EXERCISE DESCRIPTION - Filter this listing down to the lines that contain the word "middle", and copy them.
___ MATERIAL SHOWN ___
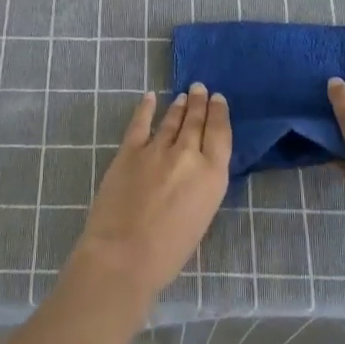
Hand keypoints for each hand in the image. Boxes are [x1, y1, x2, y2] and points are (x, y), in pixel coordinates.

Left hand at [74, 84, 231, 307]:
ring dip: (179, 107)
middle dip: (199, 103)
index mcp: (212, 175)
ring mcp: (157, 149)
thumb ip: (201, 186)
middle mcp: (188, 155)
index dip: (219, 113)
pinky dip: (145, 108)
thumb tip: (195, 169)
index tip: (218, 100)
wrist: (123, 255)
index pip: (220, 134)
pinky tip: (150, 97)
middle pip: (196, 122)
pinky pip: (140, 123)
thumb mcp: (201, 216)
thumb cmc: (168, 252)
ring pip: (171, 120)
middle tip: (200, 88)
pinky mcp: (129, 151)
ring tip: (183, 96)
___
OUTPUT BELOW -
middle dip: (199, 103)
middle mcp: (188, 155)
middle pip: (196, 122)
middle tip: (200, 88)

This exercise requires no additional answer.